• Directions
Lines to restate from the data below: from the one containing "Draw a box around" to the one containing "Bounding boxes for", both included. Give them again exactly, and only them.

• Data excerpts
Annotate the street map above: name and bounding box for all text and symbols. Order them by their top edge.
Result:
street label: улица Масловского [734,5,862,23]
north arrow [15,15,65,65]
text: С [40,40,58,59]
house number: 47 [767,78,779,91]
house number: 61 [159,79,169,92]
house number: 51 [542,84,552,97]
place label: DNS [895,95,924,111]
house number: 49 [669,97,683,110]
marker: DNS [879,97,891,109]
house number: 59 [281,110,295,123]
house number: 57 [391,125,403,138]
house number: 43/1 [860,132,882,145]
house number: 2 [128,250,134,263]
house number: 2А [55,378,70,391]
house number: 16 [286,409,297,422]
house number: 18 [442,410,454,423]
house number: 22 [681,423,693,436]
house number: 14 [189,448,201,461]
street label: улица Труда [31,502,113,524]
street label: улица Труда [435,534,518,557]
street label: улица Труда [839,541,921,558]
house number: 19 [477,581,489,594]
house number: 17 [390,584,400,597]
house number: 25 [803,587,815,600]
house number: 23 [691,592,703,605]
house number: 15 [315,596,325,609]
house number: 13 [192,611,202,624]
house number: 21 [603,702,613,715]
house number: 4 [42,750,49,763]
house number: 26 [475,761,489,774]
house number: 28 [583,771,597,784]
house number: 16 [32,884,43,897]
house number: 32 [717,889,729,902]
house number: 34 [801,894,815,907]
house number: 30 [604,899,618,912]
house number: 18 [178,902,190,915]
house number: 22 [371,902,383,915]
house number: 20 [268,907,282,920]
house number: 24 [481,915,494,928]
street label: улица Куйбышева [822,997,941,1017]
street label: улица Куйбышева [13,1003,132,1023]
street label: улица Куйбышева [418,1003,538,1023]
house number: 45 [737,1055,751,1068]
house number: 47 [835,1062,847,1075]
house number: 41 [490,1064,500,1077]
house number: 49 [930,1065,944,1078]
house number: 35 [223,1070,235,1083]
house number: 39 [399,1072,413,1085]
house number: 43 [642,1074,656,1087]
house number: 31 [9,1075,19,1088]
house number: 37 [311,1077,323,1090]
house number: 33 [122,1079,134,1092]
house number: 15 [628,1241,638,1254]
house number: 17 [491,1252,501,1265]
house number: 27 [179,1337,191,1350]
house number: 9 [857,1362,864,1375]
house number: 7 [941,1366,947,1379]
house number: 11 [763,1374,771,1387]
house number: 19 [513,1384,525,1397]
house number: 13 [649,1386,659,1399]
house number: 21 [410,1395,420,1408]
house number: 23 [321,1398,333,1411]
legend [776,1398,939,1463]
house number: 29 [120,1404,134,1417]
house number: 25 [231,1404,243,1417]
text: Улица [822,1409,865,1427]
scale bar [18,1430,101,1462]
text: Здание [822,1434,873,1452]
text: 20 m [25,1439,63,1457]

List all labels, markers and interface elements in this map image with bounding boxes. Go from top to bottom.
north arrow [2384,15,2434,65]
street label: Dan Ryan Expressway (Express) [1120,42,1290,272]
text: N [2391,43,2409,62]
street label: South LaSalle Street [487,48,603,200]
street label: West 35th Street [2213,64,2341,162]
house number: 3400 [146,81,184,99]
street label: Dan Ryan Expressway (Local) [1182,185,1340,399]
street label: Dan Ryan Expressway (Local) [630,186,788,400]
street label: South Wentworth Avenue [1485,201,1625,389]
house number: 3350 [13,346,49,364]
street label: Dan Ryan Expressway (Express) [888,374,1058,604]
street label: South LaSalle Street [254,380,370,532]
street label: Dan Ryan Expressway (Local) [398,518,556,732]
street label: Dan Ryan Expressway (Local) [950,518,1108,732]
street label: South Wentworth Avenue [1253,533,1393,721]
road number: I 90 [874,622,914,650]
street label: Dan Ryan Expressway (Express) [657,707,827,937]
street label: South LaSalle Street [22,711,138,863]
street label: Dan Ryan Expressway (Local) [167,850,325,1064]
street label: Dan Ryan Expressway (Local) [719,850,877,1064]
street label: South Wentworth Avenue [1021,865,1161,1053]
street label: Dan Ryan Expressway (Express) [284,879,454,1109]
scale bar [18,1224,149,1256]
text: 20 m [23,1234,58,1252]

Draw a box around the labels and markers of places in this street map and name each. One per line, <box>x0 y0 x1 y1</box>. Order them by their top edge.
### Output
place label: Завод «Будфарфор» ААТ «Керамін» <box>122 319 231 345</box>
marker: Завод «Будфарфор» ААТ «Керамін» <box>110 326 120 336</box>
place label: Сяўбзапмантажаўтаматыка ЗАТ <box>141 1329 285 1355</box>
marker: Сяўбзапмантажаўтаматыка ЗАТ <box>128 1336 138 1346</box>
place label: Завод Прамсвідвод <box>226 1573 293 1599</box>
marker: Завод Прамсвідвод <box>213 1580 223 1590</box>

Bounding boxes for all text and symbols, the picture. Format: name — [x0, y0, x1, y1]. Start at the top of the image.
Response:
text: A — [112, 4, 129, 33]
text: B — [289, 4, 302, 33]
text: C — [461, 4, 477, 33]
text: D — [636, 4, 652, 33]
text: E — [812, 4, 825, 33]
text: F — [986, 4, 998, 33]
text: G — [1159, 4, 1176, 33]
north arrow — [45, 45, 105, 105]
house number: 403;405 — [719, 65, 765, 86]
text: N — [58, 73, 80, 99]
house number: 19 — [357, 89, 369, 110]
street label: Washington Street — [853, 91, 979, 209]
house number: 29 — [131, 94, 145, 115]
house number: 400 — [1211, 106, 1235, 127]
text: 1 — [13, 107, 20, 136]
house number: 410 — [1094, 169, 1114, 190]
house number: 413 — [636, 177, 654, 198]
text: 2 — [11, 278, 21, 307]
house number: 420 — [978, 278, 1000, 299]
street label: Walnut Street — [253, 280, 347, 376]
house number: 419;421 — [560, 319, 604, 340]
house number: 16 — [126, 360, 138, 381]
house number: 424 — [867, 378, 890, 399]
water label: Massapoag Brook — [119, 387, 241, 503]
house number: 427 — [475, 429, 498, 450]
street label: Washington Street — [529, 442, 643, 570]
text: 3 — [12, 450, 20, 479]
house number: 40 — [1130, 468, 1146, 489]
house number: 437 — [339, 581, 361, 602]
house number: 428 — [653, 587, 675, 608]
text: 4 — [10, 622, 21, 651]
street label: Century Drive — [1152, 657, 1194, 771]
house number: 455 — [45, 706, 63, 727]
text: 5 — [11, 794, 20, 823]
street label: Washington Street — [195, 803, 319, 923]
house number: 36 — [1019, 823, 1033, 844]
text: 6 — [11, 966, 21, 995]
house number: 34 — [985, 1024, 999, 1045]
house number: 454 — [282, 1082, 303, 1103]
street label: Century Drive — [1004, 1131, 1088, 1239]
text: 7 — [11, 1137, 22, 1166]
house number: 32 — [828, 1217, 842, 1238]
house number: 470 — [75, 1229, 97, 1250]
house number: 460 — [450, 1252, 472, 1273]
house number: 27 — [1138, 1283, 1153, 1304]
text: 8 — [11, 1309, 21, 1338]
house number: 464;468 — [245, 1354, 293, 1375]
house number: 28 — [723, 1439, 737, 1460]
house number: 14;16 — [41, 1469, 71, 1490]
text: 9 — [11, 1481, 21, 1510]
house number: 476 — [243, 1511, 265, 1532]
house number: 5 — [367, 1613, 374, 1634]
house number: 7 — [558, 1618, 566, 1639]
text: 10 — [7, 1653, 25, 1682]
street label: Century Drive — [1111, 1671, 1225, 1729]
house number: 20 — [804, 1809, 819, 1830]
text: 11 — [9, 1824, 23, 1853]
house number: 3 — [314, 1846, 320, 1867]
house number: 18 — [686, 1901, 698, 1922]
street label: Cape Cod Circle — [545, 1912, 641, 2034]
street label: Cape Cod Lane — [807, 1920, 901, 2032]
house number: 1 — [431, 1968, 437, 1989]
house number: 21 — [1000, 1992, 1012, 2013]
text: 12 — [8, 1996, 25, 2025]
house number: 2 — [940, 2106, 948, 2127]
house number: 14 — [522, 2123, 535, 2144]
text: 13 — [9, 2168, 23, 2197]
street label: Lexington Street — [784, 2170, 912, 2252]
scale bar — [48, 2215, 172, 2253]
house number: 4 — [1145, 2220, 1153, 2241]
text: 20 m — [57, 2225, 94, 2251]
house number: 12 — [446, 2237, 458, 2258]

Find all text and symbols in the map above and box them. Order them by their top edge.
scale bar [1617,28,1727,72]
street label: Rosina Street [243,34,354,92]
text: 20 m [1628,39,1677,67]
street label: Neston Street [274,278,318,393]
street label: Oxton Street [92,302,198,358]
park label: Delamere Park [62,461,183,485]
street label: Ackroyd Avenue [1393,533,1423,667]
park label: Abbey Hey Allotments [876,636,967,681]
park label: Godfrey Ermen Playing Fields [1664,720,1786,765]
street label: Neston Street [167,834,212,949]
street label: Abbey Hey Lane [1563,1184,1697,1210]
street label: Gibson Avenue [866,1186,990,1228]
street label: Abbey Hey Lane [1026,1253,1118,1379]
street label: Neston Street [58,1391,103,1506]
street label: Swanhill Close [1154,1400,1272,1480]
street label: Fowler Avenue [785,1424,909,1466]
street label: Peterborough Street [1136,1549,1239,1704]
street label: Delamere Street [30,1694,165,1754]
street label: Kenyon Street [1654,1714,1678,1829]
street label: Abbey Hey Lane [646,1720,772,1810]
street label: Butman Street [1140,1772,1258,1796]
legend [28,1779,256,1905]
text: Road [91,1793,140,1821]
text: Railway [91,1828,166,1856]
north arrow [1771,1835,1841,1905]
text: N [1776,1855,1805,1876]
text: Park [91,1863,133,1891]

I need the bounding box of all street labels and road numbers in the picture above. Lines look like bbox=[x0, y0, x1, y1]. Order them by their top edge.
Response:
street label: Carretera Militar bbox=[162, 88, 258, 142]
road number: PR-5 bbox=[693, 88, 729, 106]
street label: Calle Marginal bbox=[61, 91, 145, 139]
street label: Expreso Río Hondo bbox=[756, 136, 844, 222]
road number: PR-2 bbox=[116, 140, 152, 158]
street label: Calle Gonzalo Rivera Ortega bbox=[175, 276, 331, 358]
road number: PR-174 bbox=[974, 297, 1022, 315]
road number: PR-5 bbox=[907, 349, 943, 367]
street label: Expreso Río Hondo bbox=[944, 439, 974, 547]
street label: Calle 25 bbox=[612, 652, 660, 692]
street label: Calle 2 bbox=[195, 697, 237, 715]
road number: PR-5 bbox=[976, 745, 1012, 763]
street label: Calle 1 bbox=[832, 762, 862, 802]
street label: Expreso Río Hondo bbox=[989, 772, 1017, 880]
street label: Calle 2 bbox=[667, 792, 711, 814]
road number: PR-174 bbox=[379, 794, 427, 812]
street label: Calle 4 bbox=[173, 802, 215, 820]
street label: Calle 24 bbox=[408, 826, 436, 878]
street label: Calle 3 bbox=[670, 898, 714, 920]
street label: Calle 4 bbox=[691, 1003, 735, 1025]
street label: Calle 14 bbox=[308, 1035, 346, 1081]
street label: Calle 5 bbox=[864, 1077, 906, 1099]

• Response box
Draw a box around the labels and markers of places in this street map and name each. One per line, <box>x0 y0 x1 y1</box>. Order them by their top edge.
### Output
place label: Завод «Будфарфор» ААТ «Керамін» <box>122 319 231 345</box>
marker: Завод «Будфарфор» ААТ «Керамін» <box>110 326 120 336</box>
place label: Сяўбзапмантажаўтаматыка ЗАТ <box>141 1329 285 1355</box>
marker: Сяўбзапмантажаўтаматыка ЗАТ <box>128 1336 138 1346</box>
place label: Завод Прамсвідвод <box>226 1573 293 1599</box>
marker: Завод Прамсвідвод <box>213 1580 223 1590</box>

Bounding boxes for all text and symbols, the picture. Format: name — [x0, y0, x1, y1]. Start at the top of the image.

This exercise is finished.